Supplied material start

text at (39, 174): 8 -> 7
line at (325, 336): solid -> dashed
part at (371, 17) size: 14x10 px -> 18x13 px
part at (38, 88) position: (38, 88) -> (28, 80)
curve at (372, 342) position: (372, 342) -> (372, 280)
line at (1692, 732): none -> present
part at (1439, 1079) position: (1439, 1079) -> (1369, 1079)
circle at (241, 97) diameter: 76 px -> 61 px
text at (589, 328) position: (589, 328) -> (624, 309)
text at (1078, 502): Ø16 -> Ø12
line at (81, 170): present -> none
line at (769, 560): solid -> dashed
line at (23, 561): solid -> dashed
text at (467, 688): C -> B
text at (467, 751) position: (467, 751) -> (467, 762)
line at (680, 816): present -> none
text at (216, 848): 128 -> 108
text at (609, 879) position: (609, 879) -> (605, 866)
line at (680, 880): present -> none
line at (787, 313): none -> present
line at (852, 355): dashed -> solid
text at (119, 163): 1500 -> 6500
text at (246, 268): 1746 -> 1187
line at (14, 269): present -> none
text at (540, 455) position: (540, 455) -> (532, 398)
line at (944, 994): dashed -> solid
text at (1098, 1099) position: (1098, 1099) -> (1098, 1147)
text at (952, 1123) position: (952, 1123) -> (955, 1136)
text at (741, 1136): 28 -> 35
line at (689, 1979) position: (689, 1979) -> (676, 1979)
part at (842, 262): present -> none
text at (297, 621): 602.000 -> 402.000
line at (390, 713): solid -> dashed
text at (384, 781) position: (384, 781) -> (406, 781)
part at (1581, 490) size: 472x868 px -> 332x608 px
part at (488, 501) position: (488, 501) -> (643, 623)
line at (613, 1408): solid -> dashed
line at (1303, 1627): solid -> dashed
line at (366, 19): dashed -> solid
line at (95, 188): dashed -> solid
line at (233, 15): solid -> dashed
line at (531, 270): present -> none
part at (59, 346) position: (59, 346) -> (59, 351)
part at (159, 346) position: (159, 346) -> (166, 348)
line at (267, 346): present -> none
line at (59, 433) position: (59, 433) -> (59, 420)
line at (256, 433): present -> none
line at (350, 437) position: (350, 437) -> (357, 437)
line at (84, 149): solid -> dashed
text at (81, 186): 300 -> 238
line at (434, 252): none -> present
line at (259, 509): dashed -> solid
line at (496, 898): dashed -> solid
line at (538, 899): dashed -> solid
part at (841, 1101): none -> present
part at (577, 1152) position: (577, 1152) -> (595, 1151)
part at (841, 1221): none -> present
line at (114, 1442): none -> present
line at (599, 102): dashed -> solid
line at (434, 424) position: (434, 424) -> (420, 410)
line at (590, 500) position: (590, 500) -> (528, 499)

Supplied material end

# What is asked:
Reproduce every row above verbatim, from the first to the last, with no changes.

# Answer below:
text at (39, 174): 8 -> 7
line at (325, 336): solid -> dashed
part at (371, 17) size: 14x10 px -> 18x13 px
part at (38, 88) position: (38, 88) -> (28, 80)
curve at (372, 342) position: (372, 342) -> (372, 280)
line at (1692, 732): none -> present
part at (1439, 1079) position: (1439, 1079) -> (1369, 1079)
circle at (241, 97) diameter: 76 px -> 61 px
text at (589, 328) position: (589, 328) -> (624, 309)
text at (1078, 502): Ø16 -> Ø12
line at (81, 170): present -> none
line at (769, 560): solid -> dashed
line at (23, 561): solid -> dashed
text at (467, 688): C -> B
text at (467, 751) position: (467, 751) -> (467, 762)
line at (680, 816): present -> none
text at (216, 848): 128 -> 108
text at (609, 879) position: (609, 879) -> (605, 866)
line at (680, 880): present -> none
line at (787, 313): none -> present
line at (852, 355): dashed -> solid
text at (119, 163): 1500 -> 6500
text at (246, 268): 1746 -> 1187
line at (14, 269): present -> none
text at (540, 455) position: (540, 455) -> (532, 398)
line at (944, 994): dashed -> solid
text at (1098, 1099) position: (1098, 1099) -> (1098, 1147)
text at (952, 1123) position: (952, 1123) -> (955, 1136)
text at (741, 1136): 28 -> 35
line at (689, 1979) position: (689, 1979) -> (676, 1979)
part at (842, 262): present -> none
text at (297, 621): 602.000 -> 402.000
line at (390, 713): solid -> dashed
text at (384, 781) position: (384, 781) -> (406, 781)
part at (1581, 490) size: 472x868 px -> 332x608 px
part at (488, 501) position: (488, 501) -> (643, 623)
line at (613, 1408): solid -> dashed
line at (1303, 1627): solid -> dashed
line at (366, 19): dashed -> solid
line at (95, 188): dashed -> solid
line at (233, 15): solid -> dashed
line at (531, 270): present -> none
part at (59, 346) position: (59, 346) -> (59, 351)
part at (159, 346) position: (159, 346) -> (166, 348)
line at (267, 346): present -> none
line at (59, 433) position: (59, 433) -> (59, 420)
line at (256, 433): present -> none
line at (350, 437) position: (350, 437) -> (357, 437)
line at (84, 149): solid -> dashed
text at (81, 186): 300 -> 238
line at (434, 252): none -> present
line at (259, 509): dashed -> solid
line at (496, 898): dashed -> solid
line at (538, 899): dashed -> solid
part at (841, 1101): none -> present
part at (577, 1152) position: (577, 1152) -> (595, 1151)
part at (841, 1221): none -> present
line at (114, 1442): none -> present
line at (599, 102): dashed -> solid
line at (434, 424) position: (434, 424) -> (420, 410)
line at (590, 500) position: (590, 500) -> (528, 499)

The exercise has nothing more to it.